Renoir, Pierre Auguste << REHN wahr or ruh NWAHR, pyair oh GOOST >> (1841-1919), was a French Impressionist painter. He is famous for his pictures of young girls and children, and intimate portraits of French middle-class life. He loved to show lively groups in sensuous surroundings. He often used his friends as models. Renoir frequently painted his wife and children.
In the 1870’s, Renoir and Claude Monet together developed the broken color technique of the Impressionists. Instead of mixing paints completely, they left small dabs of color in a sketchy manner. But Renoir was more interested in rich color effects and a sense of volume than Monet. Renoir also preferred figure painting to landscapes. During the 1870’s, he painted a large number of portraits on commission. Perhaps his most famous is Mme. Charpentier and Her Children. Many Impressionists brought Japanese qualities into their work. However, Renoir revived the rococo style of such artists as Francois Boucher and Jean Honore Fragonard.

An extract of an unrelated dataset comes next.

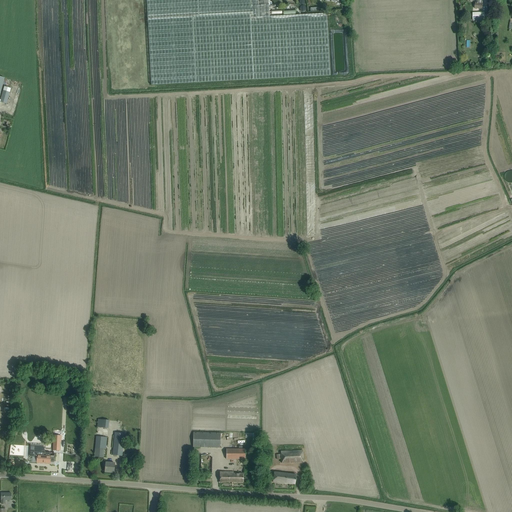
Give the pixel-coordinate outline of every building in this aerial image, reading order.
[(330,76),(327,13),(269,16),(269,5),(268,5),(267,0),(146,0),(151,85),(330,76)] [(475,0),(476,3),(475,3),(474,8),(482,9),(482,4),(481,4),(481,0),(475,0)] [(94,456),(103,457),(104,449),(106,449),(107,437),(108,420),(98,419),(96,436),(94,456)] [(220,448),(220,433),(193,432),(193,447),(220,448)] [(112,455),(122,456),(124,440),(129,440),(130,434),(114,433),(112,455)] [(31,452),(31,456),(37,456),(36,462),(43,463),(43,464),(47,464),(47,463),(50,463),(50,460),(53,461),(53,462),(59,462),(59,454),(60,454),(61,444),(54,444),(53,458),(50,457),(50,455),(49,455),(50,452),(43,451),(43,450),(35,449),(34,452),(31,452)] [(245,459),(245,449),(226,449),(226,459),(245,459)] [(281,451),(280,463),(303,462),(303,450),(281,451)] [(113,473),(114,463),(108,462),(108,460),(106,460),(105,472),(113,473)] [(243,482),(243,473),(233,473),(233,472),(220,472),(220,482),(243,482)] [(295,484),(296,475),(274,472),(273,482),(285,483),(295,484)] [(5,500),(11,500),(11,493),(1,493),(1,504),(5,504),(5,500)]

Renoir visited Italy in 1881 and 1882. His study of Renaissance painters there led him to a new appreciation of the importance of line. He returned to France, where he gave up his broad, coloristic manner and spent several years concentrating on drawing. Renoir painted a famous series, The Bathers, during this time.
The happy quality of Renoir’s later work does not show the agony he suffered from arthritis. The disease eventually made it extremely difficult for him to use his hands. He had brushes tied to his hands and developed a final style of painting in broad brush strokes and vivid colors.
Renoir was born in Limoges, France, on Feb. 25, 1841. He was apprenticed to learn porcelain painting after he showed an early talent for drawing. He painted window shades and fans in Paris. He studied at Charles Gleyre’s studio. There, he met Monet and other young painters who were to form the Impressionist group. He was influenced also by Édouard Manet and the color methods of Eugene Delacroix. Renoir died on Dec. 3, 1919.